Dataset entries:

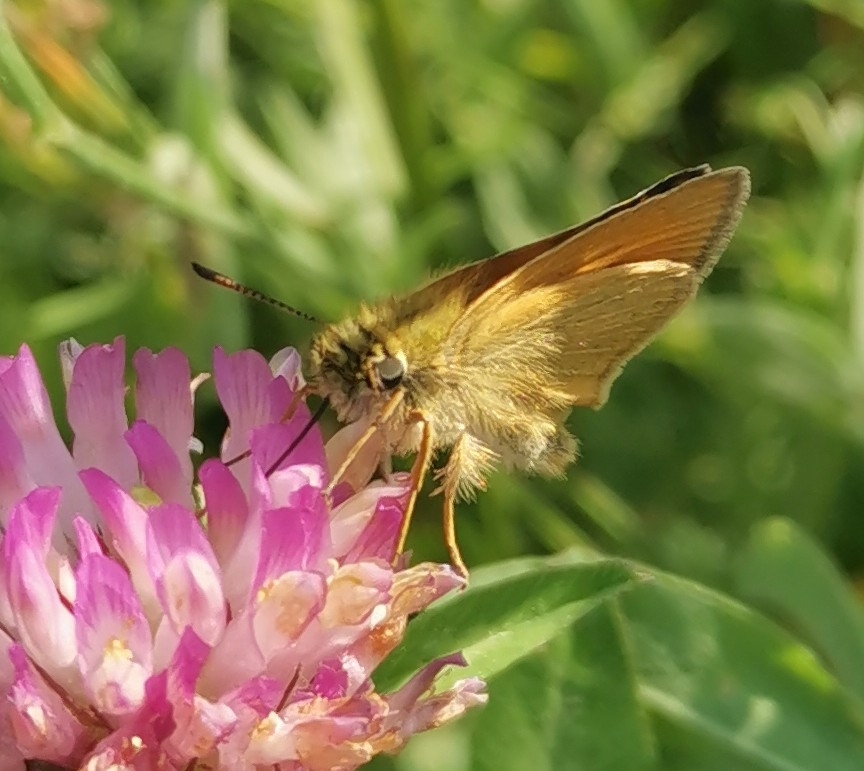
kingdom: Animalia
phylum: Arthropoda
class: Insecta
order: Lepidoptera
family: Hesperiidae
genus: Thymelicus
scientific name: Thymelicus lineola
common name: Essex skipper
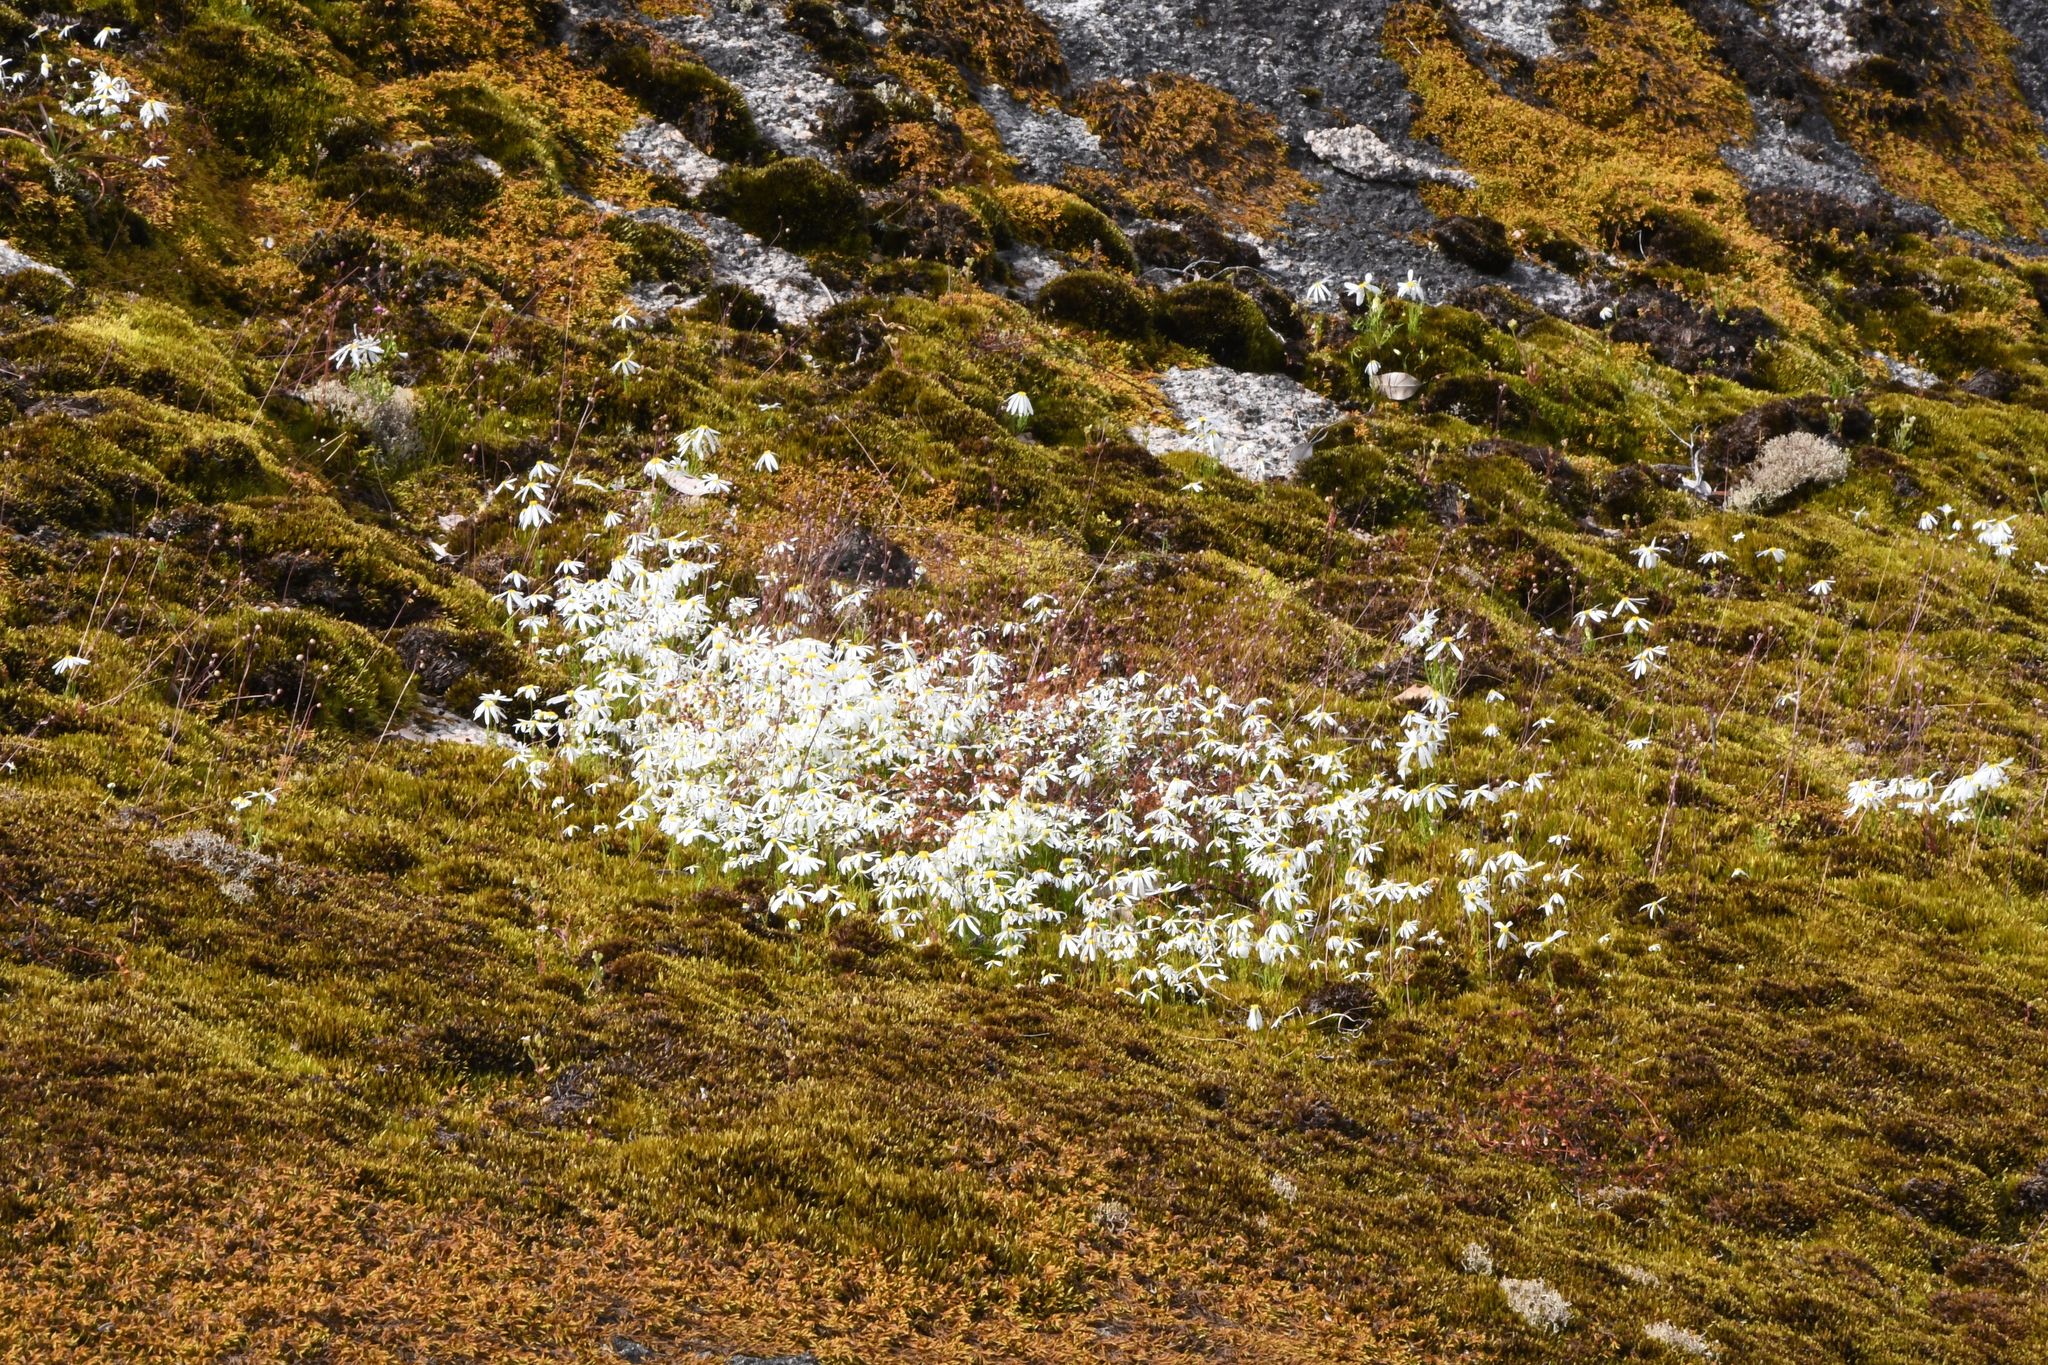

EXERCISE:
Copy the lines above word for word, leaving out the pictures.

SOLUTION FOR THIS PROBLEM:
kingdom: Animalia
phylum: Arthropoda
class: Insecta
order: Lepidoptera
family: Hesperiidae
genus: Thymelicus
scientific name: Thymelicus lineola
common name: Essex skipper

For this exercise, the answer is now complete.